What to work on: Return all lines of the data in which the string "middle" occurs.

Data for analysis:
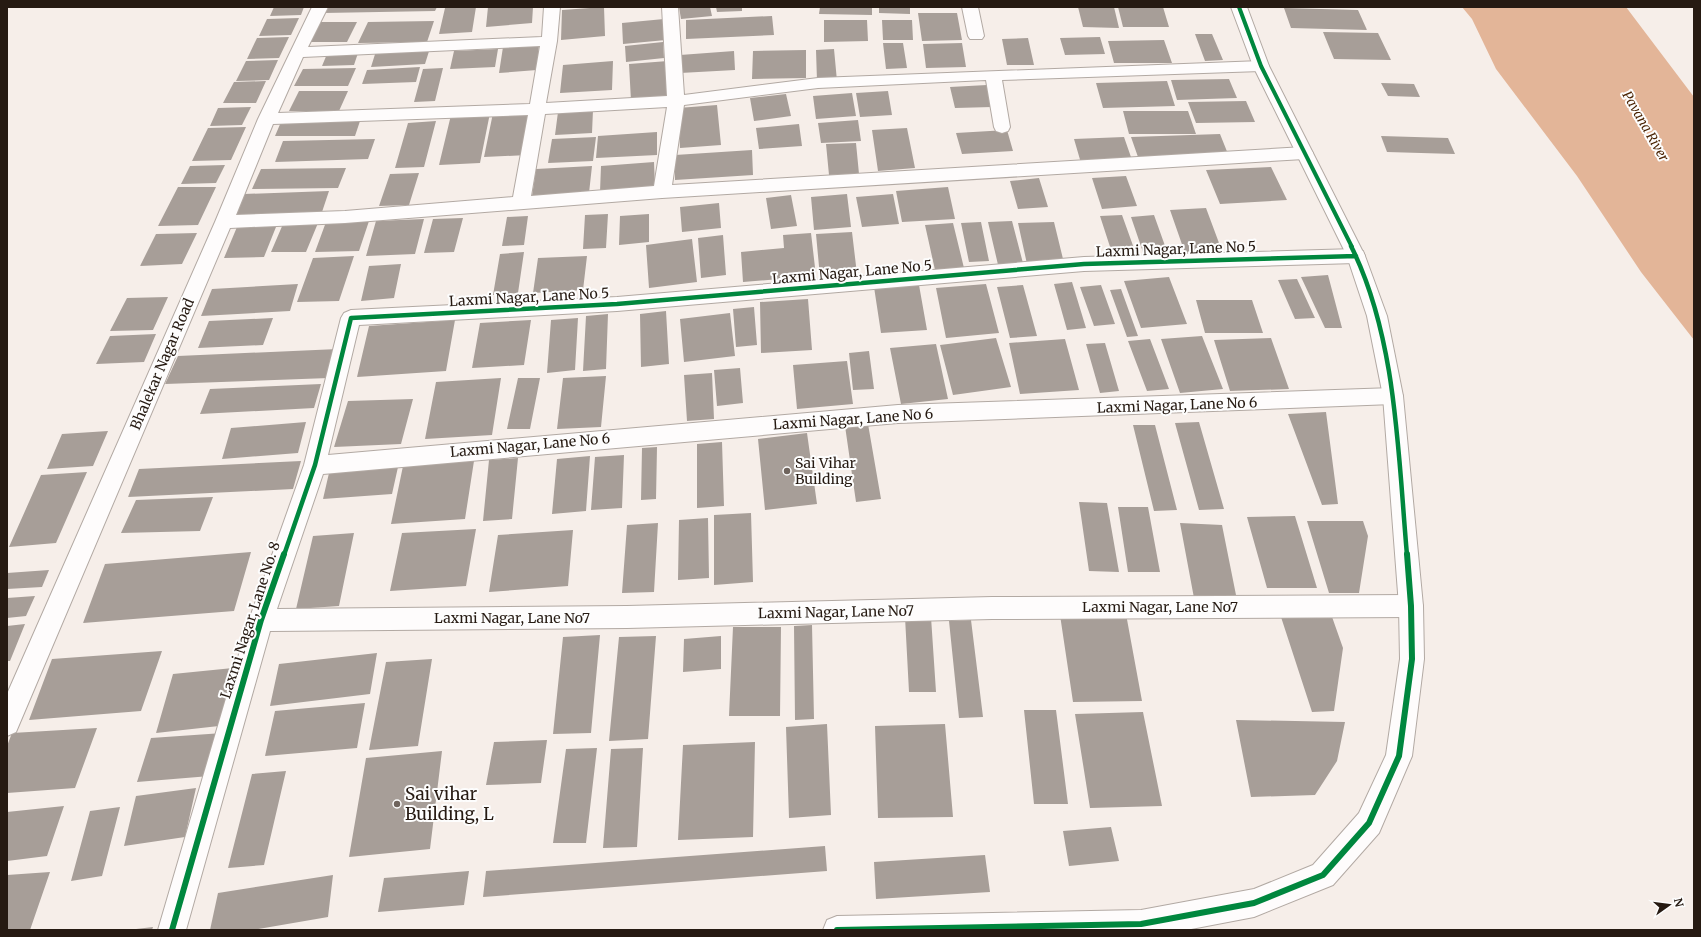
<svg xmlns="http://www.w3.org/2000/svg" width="1701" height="937" font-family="Merriweather,serif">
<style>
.water{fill:#e3b598}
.building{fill:#a79e98}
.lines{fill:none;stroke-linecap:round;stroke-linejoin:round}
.street-casing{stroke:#b2a9a3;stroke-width:2}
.secondary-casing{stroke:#b2a9a3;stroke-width:2}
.street{fill:#fefcfc;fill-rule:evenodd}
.secondary{fill:#fefcfc;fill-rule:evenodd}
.cycleway-far2-casing{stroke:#fdfdfd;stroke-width:6}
.cycleway-far1-casing{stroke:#fdfdfd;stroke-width:7}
.cycleway-casing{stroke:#fdfdfd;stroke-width:8}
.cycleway-far2{stroke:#00873e;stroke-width:4}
.cycleway-far1{stroke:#00873e;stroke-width:4.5}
.cycleway{stroke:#00873e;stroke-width:6}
.poi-dot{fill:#6f645d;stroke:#fdfdfd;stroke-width:1.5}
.labels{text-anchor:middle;stroke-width:4;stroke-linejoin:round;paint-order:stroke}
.far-water-label{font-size:13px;font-style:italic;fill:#4a2303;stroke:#fdfdfd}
.street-label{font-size:14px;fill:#261a12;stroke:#fdfdfd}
.poi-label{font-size:14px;fill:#261a12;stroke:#fdfdfd;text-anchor:start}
.near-poi-label{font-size:17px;fill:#261a12;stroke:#fdfdfd;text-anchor:start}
</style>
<rect width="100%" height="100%" fill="#f6eee9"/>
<path class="water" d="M1462,7H1626L1694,97V340L1641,272L1577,176L1496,69L1472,19Z"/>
<path class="building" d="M274,7H304L301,15L270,16Z
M326,7H437L435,11L323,13Z
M476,7L472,32L439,34L445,8Z
M488,7H533L532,23L486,27Z
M604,7L605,36L561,40L562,10Z
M679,7H710L712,16L681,19Z
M716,7H742V11L717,12Z
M820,7H872V15L819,14Z
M879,7H910V14L879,13Z
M1078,7H1114L1119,28L1083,27Z
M1118,7H1163L1169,27H1123Z
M1284,8L1358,10L1367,30L1291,28Z
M918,13H957L962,40L922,41Z
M772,16L774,35L686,39V20Z
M299,18L291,35L259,36L267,19Z
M664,19L666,40L623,44L622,23Z
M824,20H867L868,41L824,42Z
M882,20H912L913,40H883Z
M434,21L427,42L358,43L368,22Z
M321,22H357L347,42H310Z
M1323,32L1378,33L1391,60L1334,59Z
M1195,34H1212L1223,60L1205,61Z
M289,37L279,58L247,59L257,38Z
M1100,37L1105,54L1065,55L1060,38Z
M1028,38L1034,65H1007L1002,39Z
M1164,40L1172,63H1114L1108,41Z
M663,42L664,58L626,62L625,46Z
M883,43H903L907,68L886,69Z
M962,43L966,67L926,68L923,44Z
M539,44L537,70L499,73L503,47Z
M430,48L425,64L371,67L376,51Z
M498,49L495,67L450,69L454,51Z
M834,49L837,81H817L816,50Z
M806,50V78L752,79L753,51Z
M734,51L735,70L680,73V55Z
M358,53L354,65L322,66L327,54Z
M278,60L269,80L236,81L246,61Z
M613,61L612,90L560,93L563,65Z
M668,61L671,97L631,101L629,64Z
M420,67L416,82L362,84L367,70Z
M356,68L348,86H294L303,69Z
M443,68L435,101L414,102L423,69Z
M1229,79L1237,98L1177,100L1171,80Z
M266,81L256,103H223L234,82Z
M1167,81L1175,106L1103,108L1096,83Z
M1381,83L1414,84L1420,97L1388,96Z
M987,85L992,107L955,108L950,87Z
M299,91H348L339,111H289Z
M888,91L892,115L860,117L856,93Z
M852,93L856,116L816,119L813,96Z
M786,94L791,116L754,121L750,98Z
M1246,101L1255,122L1196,123L1188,102Z
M717,105L721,145L680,148L678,108Z
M251,107L242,125L210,126L218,108Z
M593,110L592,133L555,135L558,112Z
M534,111L527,155L484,157L493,113Z
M1123,111H1188L1196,134H1129Z
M490,113L480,163L439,165L451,115Z
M858,120L861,141L821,143L818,123Z
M360,121L355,136H275L281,122Z
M436,121L424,167L395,168L408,123Z
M799,124L802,146L759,149L756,128Z
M246,127L231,160L192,161L208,128Z
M907,128L915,168L878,171L872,130Z
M1007,130L1013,151L962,154L956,133Z
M657,132V155L596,158L598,136Z
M1220,134L1228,154L1138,157L1131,137Z
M1381,136L1448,138L1455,154L1387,152Z
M596,137L593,161L548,163L552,139Z
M1124,137L1132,160L1081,163L1074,139Z
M375,139L368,159L275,162L283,141Z
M856,143L859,174L829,175L826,144Z
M752,150L753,175L675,180V155Z
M654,162L655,187L600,192L601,166Z
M225,165L216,183L181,184L190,166Z
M592,166L589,193L532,196L536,169Z
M1271,167L1287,200L1220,204L1206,170Z
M346,168L338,188L252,189L261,169Z
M419,173L409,205L379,206L390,174Z
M1126,176L1137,206L1102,209L1092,178Z
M1039,178L1048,207L1018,209L1010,181Z
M178,187H216L198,225L158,226Z
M948,187L955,219L902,222L896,191Z
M329,191L321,215L234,218L244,194Z
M847,194L851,227L814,230L811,197Z
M893,194L899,224L862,227L856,197Z
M791,195L797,226L771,229L766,198Z
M719,203L721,228L682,232L680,207Z
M1206,208L1222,251L1185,253L1170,210Z
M608,214L606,248L583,249L585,215Z
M649,214V242L619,245L620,216Z
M1122,215L1136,254L1113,256L1100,216Z
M1154,215L1169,257L1145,258L1131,217Z
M528,216L524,245L502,246L507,217Z
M463,218L454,252L424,253L433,219Z
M424,219L415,254L366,256L376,221Z
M369,221L359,251L315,252L326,222Z
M1012,221L1024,267L999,269L988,222Z
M981,222L989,261L969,262L961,223Z
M1054,222L1064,263L1027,264L1018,223Z
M318,223L306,252H271L283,224Z
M953,223L964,268L935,270L925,225Z
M237,227H276L264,257L224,258Z
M852,232L857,274L820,277L816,234Z
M197,233L182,264L140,266L156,234Z
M811,233L816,276L743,282L741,252L784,248L783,235Z
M723,235L726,275L701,278L698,238Z
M692,239L697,282L649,288L646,245Z
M524,252L518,293L493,295L500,254Z
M354,256L339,301L297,302L313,258Z
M587,256L583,290L533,293L538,258Z
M401,264L394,298L361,301L369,266Z
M1328,275L1342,328H1325L1301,277Z
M1169,277L1187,324L1141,328L1124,281Z
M1297,279L1315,318L1295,319L1278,280Z
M1072,282L1086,328L1067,330L1054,284Z
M298,284L290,311L201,316L212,289Z
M986,284L999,333L946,338L936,288Z
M919,285L927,330L881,333L874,287Z
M1023,285L1037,336L1010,338L997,287Z
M1101,285L1115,324L1094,326L1080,287Z
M1121,289L1138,336L1127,337L1110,290Z
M168,297L153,330L110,331L127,298Z
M808,299L812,350L761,353L760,302Z
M1196,300H1252L1263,333H1205Z
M754,307L757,345L736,347L733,309Z
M666,311L669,364L641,367L640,314Z
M730,313L735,356L684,362L680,319Z
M608,314L606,369L583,371L586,316Z
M273,318L263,345L198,348L209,321Z
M578,318L575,370L547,373L551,320Z
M455,320L446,371L357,377L369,326Z
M531,320L524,365L472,368L480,323Z
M156,334L144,362L96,364L110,336Z
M1202,336L1223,389L1180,393L1161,339Z
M996,338L1011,387L953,395L940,345Z
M1271,338L1289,389L1230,391L1214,340Z
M1065,339L1079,390L1020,394L1009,343Z
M1150,339L1169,389L1147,391L1128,341Z
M1105,343L1119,391L1100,393L1086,344Z
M936,344L948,399L901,404L890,348Z
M338,349L329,378L165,384L178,356Z
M869,351L874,389L853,390L849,353Z
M847,361L853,404L797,409L793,365Z
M740,368L743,403L717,406L714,370Z
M712,373L714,419L687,421L684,375Z
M606,376L601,427L557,429L563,378Z
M501,378L492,435L425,439L436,382Z
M518,378H540L530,429H507Z
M321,384L314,408L200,414L210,389Z
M413,399L401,444L334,447L348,401Z
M1326,412L1338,504L1322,505L1288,414Z
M306,422L298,453L222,459L231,428Z
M1199,422L1224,509L1199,510L1175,423Z
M868,424L881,499L856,502L845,426Z
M1133,425H1155L1177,510L1154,511Z
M108,431L93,466L47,469L62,434Z
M807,433L817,504L765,510L758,439Z
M722,442L724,506L697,508V444Z
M657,447L656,499L641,500L642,448Z
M624,455L622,508L591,510L595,457Z
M590,456L586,511L552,514L557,459Z
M518,458L512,519L483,521L489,460Z
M301,461L293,489L128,497L139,469Z
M474,461L465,519L391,524L403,466Z
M398,467L392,494L323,499L329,473Z
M87,472L56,543L9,547L41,475Z
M213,497L200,531L121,533L136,500Z
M1079,502L1107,503L1119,572L1089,571Z
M1118,507H1148L1160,572H1128Z
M751,513L753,582L714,585V515Z
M1295,516L1317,588H1267L1247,517Z
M708,518L709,578L678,580L679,520Z
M1307,521H1363L1368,536L1359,593H1329Z
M658,523L654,592L622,593L627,525Z
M1180,523L1222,525L1237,600L1194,598Z
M476,529L466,586L390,591L402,533Z
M573,530L568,586L489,592L498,535Z
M354,533L339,606L296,609L313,536Z
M251,552L234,611L83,623L105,564Z
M49,570L42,587L7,589V573Z
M35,596L26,616L7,618V598Z
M1126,614L1142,701L1073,702L1060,615Z
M1331,614L1343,648L1334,711L1312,712L1281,617Z
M905,617H931L936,692H909Z
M971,620L983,717L959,718L949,621Z
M25,624L10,661H7V626Z
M812,625L814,719L795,720L794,626Z
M733,627H781L780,716H729Z
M600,635L591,733L553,734L563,637Z
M656,636L648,739L609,741L619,637Z
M721,636V669L683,672L684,639Z
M162,651L141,711L29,720L52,659Z
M377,653L370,694L270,706L279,664Z
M432,659L418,746L369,750L386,662Z
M243,667L228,725L156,733L173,674Z
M365,703L357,748L265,756L275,711Z
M1024,710H1056L1068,804H1034Z
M1143,712L1162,806L1090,808L1075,714Z
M1236,720L1345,722L1337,761L1315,795L1251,797Z
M827,724L831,815L789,818L786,727Z
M945,724L953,817L878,818L875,726Z
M97,728L75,788L7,793V746L12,733Z
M223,733L210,776L137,782L151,738Z
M547,740L541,783L486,785L494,742Z
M755,742L753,837L678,840L683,745Z
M597,748L586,843H553L566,749Z
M643,748L637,847L603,848L611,749Z
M442,751L430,849L349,857L366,758Z
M286,771L264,865L228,868L252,774Z
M196,788L185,837L124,846L136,796Z
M64,806L47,856L7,861V812Z
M120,807L102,876L71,881L90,811Z
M1111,827L1119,861L1069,866L1063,831Z
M825,846L827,871L483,897L486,871Z
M985,855L990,892L876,899L874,862Z
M469,871L464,905L378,912L384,878Z
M50,872L30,930H7V875Z
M333,875L328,917L252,930H210L218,893Z
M153,927L152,930H136V929Z"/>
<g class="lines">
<defs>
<path id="street" d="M312,7H328L308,47L542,37L544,7H560L557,41L546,103L667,96L662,7H678L684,95L818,78L1261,61L1267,63L1269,66L1267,69L1261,71L1002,80L1010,127L1008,131L1002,133L996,131L994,127L986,80L818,88L684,105L672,185L1304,147L1310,149L1313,153L1310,157L1304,159L662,198L345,223L230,228L16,732L7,736V694L215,222L258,119ZM540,46L530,104L278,113L303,57ZM667,107L654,186L531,196L545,114ZM528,115L513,197L345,211L236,215L273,124Z
M962,7H978L984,36L982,39H970L968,36Z
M1356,249L1363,251L1365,256L1363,261L1356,263L1084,271L617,311L359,325L328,455L898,405L1393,388L1400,390L1403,396L1400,402L1393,404L898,423L323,474L277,609L627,606L992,597L1411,595L1420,598L1423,606L1420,614L1411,617L992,619L627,628L270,631L186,930H158L249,620L304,465L341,318L344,313L351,310L617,297L1084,257Z"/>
<path id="secondary" d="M1231,7H1247L1269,66L1365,256L1387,316L1403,396L1423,606L1424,659L1412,756L1379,833L1333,885L1254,917L1186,930H823L827,920L837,916L1141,910L1254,889L1313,865L1359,813L1386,755L1400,659L1399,606L1383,396L1367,316L1347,256L1253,66Z"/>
</defs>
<use href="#street" class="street-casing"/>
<use href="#secondary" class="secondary-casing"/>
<use href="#street" class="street"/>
<use href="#secondary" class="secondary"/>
<defs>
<path id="cycleway-far2" d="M1239,7L1261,66L1352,247"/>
<path id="cycleway-far1" d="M1351,246C1397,338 1398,455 1407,555
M284,555L315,465L351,318L617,304L1084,264L1356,256"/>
<path id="cycleway" d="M172,930L261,620L284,554
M837,930L1141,924L1254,903L1323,875L1369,823L1399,756L1412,659L1411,606L1407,554"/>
</defs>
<use href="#cycleway-far2" class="cycleway-far2-casing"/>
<use href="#cycleway-far1" class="cycleway-far1-casing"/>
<use href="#cycleway" class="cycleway-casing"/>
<use href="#cycleway-far2" class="cycleway-far2"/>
<use href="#cycleway-far1" class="cycleway-far1"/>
<use href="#cycleway" class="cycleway"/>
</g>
<g class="poi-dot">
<circle cx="787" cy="471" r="4"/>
<circle cx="397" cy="804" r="4"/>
</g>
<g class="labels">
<g class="far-water-label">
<text transform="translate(1646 126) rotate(60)" y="5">Pavana River</text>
</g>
<g class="street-label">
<text transform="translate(1176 249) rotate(-2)" y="5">Laxmi Nagar, Lane No 5</text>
<text transform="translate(852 272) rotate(-5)" y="5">Laxmi Nagar, Lane No 5</text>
<text transform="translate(529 297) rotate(-3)" y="5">Laxmi Nagar, Lane No 5</text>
<text transform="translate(162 364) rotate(-67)" y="5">Bhalekar Nagar Road</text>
<text transform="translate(1177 405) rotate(-2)" y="5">Laxmi Nagar, Lane No 6</text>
<text transform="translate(853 419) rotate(-4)" y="5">Laxmi Nagar, Lane No 6</text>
<text transform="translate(530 445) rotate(-5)" y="5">Laxmi Nagar, Lane No 6</text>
<text x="1160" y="612">Laxmi Nagar, Lane No7</text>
<text transform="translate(836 612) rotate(-1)" y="5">Laxmi Nagar, Lane No7</text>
<text x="512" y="623">Laxmi Nagar, Lane No7</text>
<text transform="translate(250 620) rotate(-72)" y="5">Laxmi Nagar, Lane No. 8</text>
</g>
<g class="poi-label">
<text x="795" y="468">Sai Vihar<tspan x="795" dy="16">Building</tspan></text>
</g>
<g class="near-poi-label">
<text x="405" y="800">Sai vihar<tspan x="405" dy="20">Building, L</tspan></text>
</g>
</g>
<rect width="1701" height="937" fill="none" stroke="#261a12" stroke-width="16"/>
<g transform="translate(1669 905) rotate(76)" stroke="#fdfdfd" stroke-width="3" paint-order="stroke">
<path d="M0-3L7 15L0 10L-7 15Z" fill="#261a12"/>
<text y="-6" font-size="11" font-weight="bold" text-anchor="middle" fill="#261a12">N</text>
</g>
</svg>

Result for this task:
.labels{text-anchor:middle;stroke-width:4;stroke-linejoin:round;paint-order:stroke}
<text y="-6" font-size="11" font-weight="bold" text-anchor="middle" fill="#261a12">N</text>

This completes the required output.